3_assign_access_rights.png

This window allows you to assign use case access rights to the user category, assign user roles and build hierarchies of user roles. The bottom part of the window lists the use casesthat are assigned to the user role you are editing and shows which access rights the role is given for each of the assigned use cases.

Assign Use Cases #

Follow steps 1-3 explained earlier under Assign Access Rights to User Roles.

The Available Use Cases display list shows all use cases (except the selected one). Selecting a use case from this list enables or disables the corresponding use case access rights. You can then select one or more of the enabled access rights and click the down-arrow button. The selected use case is transferred from the Available Use cases list to the Assigned Use Cases list on the bottom of the window.

If you select a use case from the Assigned Use Cases display list, you can then select Modify Access Rights from the pop-up menu.

You see an Edit Access Rights in User Role window. Once a use case has been added to the Assigned Use Cases list, its access rights can be modified from here. If all access rights are cleared, the result is the use case being removed from the user role.

4_edit_access_rights.png

Assign User Roles #

Click the Assign User Roles tab to assign other User Roles to the role. By adding other User Roles to the role you are editing, the role will include Use Cases in these roles.

5_assign_user_roles.png

To add user role access rights, select roles from the Available list, and move them to the Selected list by clicking the right arrow button. (Or, double-click them.) To remove user role access rights, move them back from the Selected list to the Available list.

Note! Assigning additional user roles to a role will increase the security level for the user connected to this role. Use cases in the assigned roles will be joined together to form a larger set. This does not apply for Domain Restrictions. Domain Restrictions behave oppositely of use cases. While use cases grant access to business functions, Domain Restrictions block access to business functions and values entered into the system. Therefore adding use cases containing Domain Restrictions to a user role will reduce access rights.

Delete User Role #

User roles that have never been allocated to users can be deleted. This is determined by the has_been_used field:

  • Has Been Used = false: the role is allowed to be deleted.
  • Has Been Used = true: the role cannot be deleted.

Inactive User Role #

User roles that are assigned to users are not allowed to be inactivated, while user roles that are not assigned to any user are allowed to be inactivated.

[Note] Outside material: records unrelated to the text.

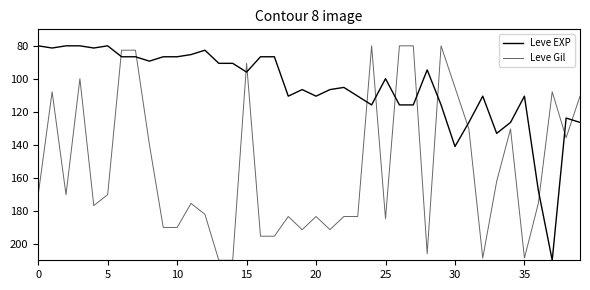

Which category has the highest value across all series?

37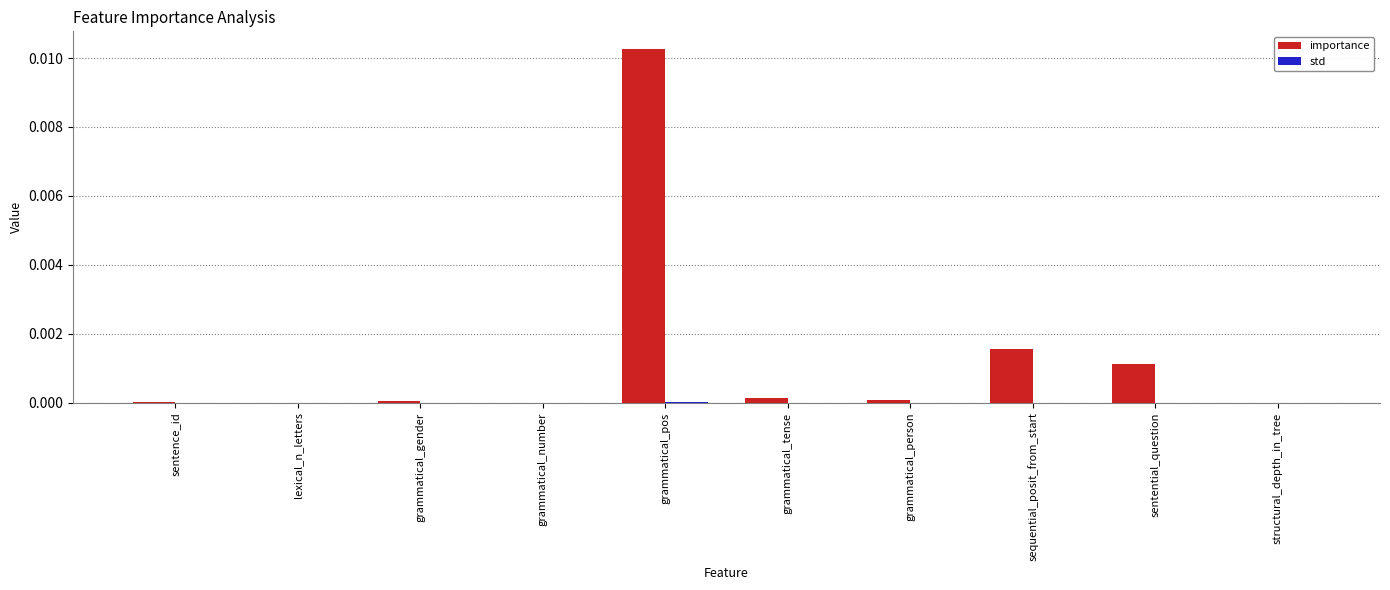

Is it true that importance equals 0.0 at structural_depth_in_tree?

True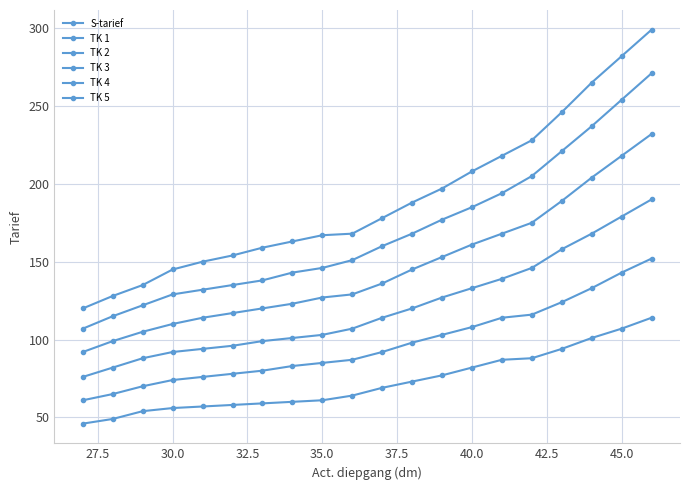

True or false: TK 3 and TK 5 intersect in this chart.

False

Once a user role is inactivated, it cannot have members assigned to it until it is activated again.

Additional Security #

This tab will be available only on the SICS Life system and only when the Accounting system paramter Accounting-> Worksheet-> Enable Summary Account on Technical Worksheet’ is selected.

6_View_user_roles.png

Allow Actual Account Administrator: Selecting this flag will give the user the rights to the options Add New Booking and Delete bookings on the Actual Account tab of a technical worksheet. When this flag is not selected, the options Add New Booking and Delete will be disabled

Allow Import of Sub SOA file: Selecting this flag will give the user the rights to import the Sub SOA through the option ‘Import Sub SOA’ on a technical worksheet. When this flag is not selected, the option to import the Sub SOA will not be available.